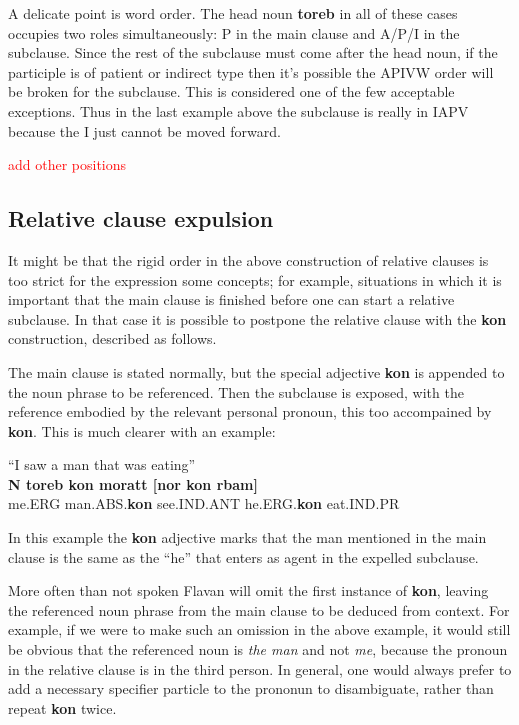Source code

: \documentclass[10pt,oneside]{memoir}
\newcommand{\cmmnt}[1]{\textcolor{red}{#1}}
\begin{document}
A delicate point is word order. The head noun \textbf{toreb} in all of these cases occupies two roles simultaneously: P in the main clause and A/P/I in the subclause. Since the rest of the subclause must come after the head noun, if the participle is of patient or indirect type then it's possible the APIVW order will be broken for the subclause. This is considered one of the few acceptable exceptions. Thus in the last example above the subclause is really in IAPV because the I just cannot be moved forward.

\cmmnt{add other positions}

\subsection{Relative clause expulsion}

It might be that the rigid order in the above construction of relative clauses is too strict for the expression some concepts; for example, situations in which it is important that the main clause is finished before one can start a relative subclause. In that case it is possible to postpone the relative clause with the \textbf{kon} construction, described as follows.

The main clause is stated normally, but the special adjective \textbf{kon} is appended to the noun phrase to be referenced. Then the subclause is exposed, with the reference embodied by the relevant personal pronoun, this too accompained by \textbf{kon}. This is much clearer with an example:

\begin{center}
    ``I saw a man that was eating''\\
    \textbf{N toreb kon moratt [nor kon rbam]}\\
    me.ERG man.ABS.\textbf{kon} see.IND.ANT he.ERG.\textbf{kon} eat.IND.PR
\end{center}

In this example the \textbf{kon} adjective marks that the man mentioned in the main clause is the same as the ``he'' that enters as agent in the expelled subclause.

More often than not spoken Flavan will omit the first instance of \textbf{kon}, leaving the referenced noun phrase from the main clause to be deduced from context. For example, if we were to make such an omission in the above example, it would still be obvious that the referenced noun is \emph{the man} and not \emph{me}, because the pronoun in the relative clause is in the third person. In general, one would always prefer to add a necessary specifier particle to the prononun to disambiguate, rather than repeat \textbf{kon} twice.
\end{document}
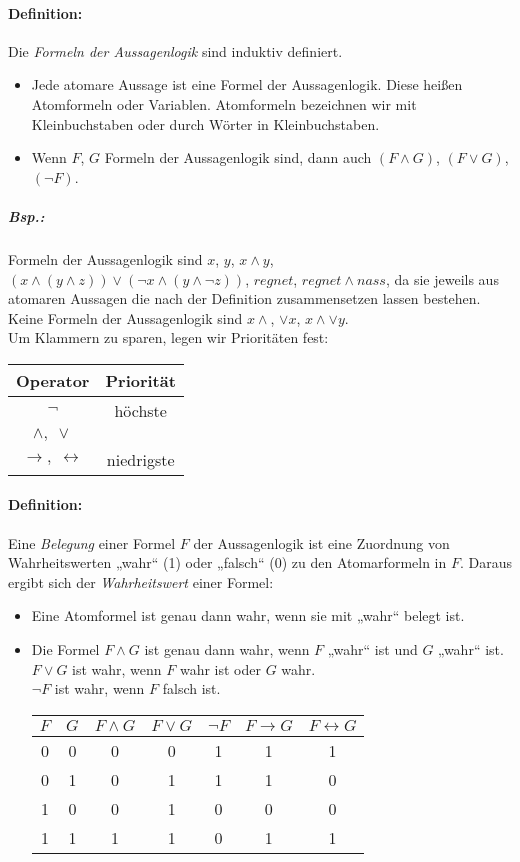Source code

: \paragraph{Definition:} Die \emph{Formeln der Aussagenlogik} sind induktiv definiert.

\begin{itemize}
\item Jede atomare Aussage ist eine Formel der Aussagenlogik. Diese heißen Atomformeln oder Variablen. 
Atomformeln bezeichnen wir mit Kleinbuchstaben oder durch Wörter in Kleinbuchstaben.
\item Wenn $F$, $G$ Formeln der Aussagenlogik sind, dann auch $(F \wedge G)$, $(F\vee G)$, $(\neg F)$.
\end{itemize}

\subparagraph{Bsp.:} Formeln der Aussagenlogik sind $x$, $y$, $x\wedge y$, $( x\wedge (y \wedge z)) \vee (\neg x \wedge (y \wedge \neg z))$, $regnet$, $regnet \wedge nass$, da sie jeweils aus atomaren Aussagen die nach der Definition zusammensetzen lassen bestehen.\\
Keine Formeln der Aussagenlogik sind $x\wedge$, $\vee x$, $x\wedge \vee y$.\\
Um Klammern zu sparen, legen wir Prioritäten fest:\\
\begin{tabular}{c | c}
Operator & Priorität \\
\hline
$\neg$ & höchste\\
$\wedge ,\; \vee$ & \\
$\rightarrow , \; \leftrightarrow$ & niedrigste\\
\end{tabular}

\paragraph{Definition:} Eine \emph{Belegung} einer Formel $F$ der Aussagenlogik ist eine Zuordnung von Wahrheitswerten „wahr“ (1) oder „falsch“ (0) zu den Atomarformeln in $F$.
Daraus ergibt sich der \emph{Wahrheitswert} einer Formel:
\begin{itemize}
\item Eine Atomformel ist genau dann wahr, wenn sie mit „wahr“ belegt ist.
\item Die Formel $F\wedge G $ ist genau dann wahr, wenn $F$ „wahr“ ist und $G$ „wahr“ ist. \\
$F\vee G$ ist wahr, wenn $F$ wahr ist oder $G$ wahr.\\
$\neg F$ ist wahr, wenn $F$ falsch ist.\\
\begin{tabular}{c c | c c c c c}
$F$&$G$&$F\wedge G$&$F\vee G$&$\neg F$&$F\rightarrow G$& $F\leftrightarrow G$\\
\hline
0&0&0&0&1&1&1\\
0&1&0&1&1&1&0\\
1&0&0&1&0&0&0\\
1&1&1&1&0&1&1\\
\end{tabular}
\end{itemize}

=-=-=

Work to be completed - Count the lines above holding "tabular". Give only the number.

Reply to the task - 4